Хитроумные хозяева этих мест отлично разбираются в психологии туристов и не мешают им испытывать себя в суровых условиях пустыни. Зато они принимают все меры, чтобы, возвратившись в Урумчи, путешественники почувствовали себя в раю и не спешили выбраться оттуда домой. А для того чтобы помочь рассказывать знакомым об испытаниях в диких местах, в Урумчи есть множество магазинов, торгующих трофеями путешественников – синтетическими шкурами барсов и лошадей Пржевальского, буддийскими масками и статуэтками, сделанными в местных мастерских по древним образцам, и даже отпечатками следов снежного человека, которого туристы часто ловят, но еще ни разу не поймали.
Обо всем этом Алиса имела слабое представление. Поэтому она удивилась, увидев, какой громадный лайнер отправляется из Лондона в Урумчи с посадками в Москве и Ташкенте. В тысячеместном корабле почти все места были заняты, хотя туристский сезон еще и не начинался. Правда, в пустынях Гоби и Такла-Макан, а также на плато Тибета и на Каракоруме сезон продолжается круглый год, потому что зимой выжить в пустыне еще труднее, чем летом, и испытания для туристов начинаются с того момента, когда они сходят с трапа лайнера.
Но Алиса об этом тоже не знала и поражалась суете, оживлению и подъему духа пассажиров лайнера. В уютные кресла усаживались не программисты, языковеды, вице-президенты фирм или фермеры, а настоящие пустынные волки, наследники Марко Поло, готовые дать сражение льдам, снежным лавинам и песчаным бурям и отразить нападения снежных барсов.

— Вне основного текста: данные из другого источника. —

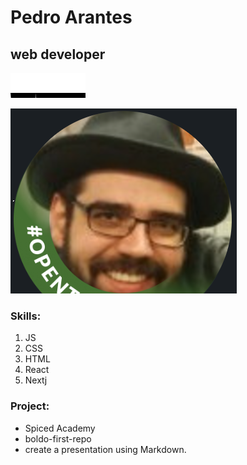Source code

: # Pedro Arantes
## web developer
<img src="./icons/html.svg " alt="html" height="40" width="40"/><img src="./icons/css.svg " alt="css" height="40" width="40"/><img src="./icons/js.svg " alt="js" height="40" width="40"/>




![](./slackphoto.png)

### Skills:
1. JS<br>
2. CSS<br>
3. HTML<br>
4. React<br>
5. Nextj

### Project:
- Spiced Academy
- boldo-first-repo
- create a presentation using Markdown.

О, как они все были экипированы! В пуховиках, с ледорубами, в кислородных масках, с мотками веревок через плечо, с термосами, в которых хранился неприкосновенный запас кипятка и сгущенного молока! Некоторые везли с собой луки, стрелы и арбалеты, так как более современное оружие у них отобрали при посадке в лайнер. Не говоря уже об утепленных арктических палатках, надувных матрацах, котлах для варки плова и баранины… А одна семья даже везла с собой байдарку, что совсем удивило Алису. Байдарка почти в четыре метра длиной. Она была сверху затянута кожаным чехлом, пристегнутым к бортам, и занимала массу места. Ее с трудом уложили в проходе, и она всем мешала – пассажирам и стюардессам. Но глава семьи господин Торнсенсен – могучий альбинос с красным лицом и шкиперской бородкой – вел себя совершенно спокойно и, казалось, не слышал ворчания пассажиров. Куда больше переживала госпожа Торнсенсен – толстая пожилая дама с тремя подбородками и в черном парике, из-под которого были видны ее собственные рыжие волосы. А вот третья представительница семейства – девушка лет пятнадцати, маленькая, стройная, скуластая, похожая на китаянку, только более смуглая, оказалась соседкой Алисы. От нее за два часа полета от Москвы до Урумчи Алиса узнала многое о семействе Торнсенсен. Оказывается, папа Ма Ми – так звали девочку – был не родным ее отцом, а приемным. Сама Ма Ми родилась в Бирме, но ее родители погибли во время землетрясения. Тогда многих сирот взяли на воспитание в другие страны. Вот и досталась осиротевшая малышка норвежской семье Торнсенсен. Правда, Торнсенсены жили не в Норвегии, а в Сингапуре, где у папы Кнута был магазин детских игрушек. Ма Ми Торнсенсен ходила там в колледж, а мама Клара была председательницей Общества защиты кошек.
Ма Ми оказалась веселой и разговорчивой девочкой. За свою короткую жизнь она немало путешествовала и даже жила некоторое время в Италии. Она звала Алису к себе в гости и расспрашивала ее, зачем та летит в Урумчи. Алисе не хотелось врать новой знакомой, которая к тому же была года на три старше ее, но и правду говорить не хотелось, потому что профессор Лу Фу в своем письме специально просил, чтобы Алиса не рассказывала о поездке к нему. Он боялся лишних визитеров. Теперь же, оказавшись в шумном, как футбольные трибуны, туристическом лайнере, Алиса поняла, что опасения старого физика не были лишены оснований.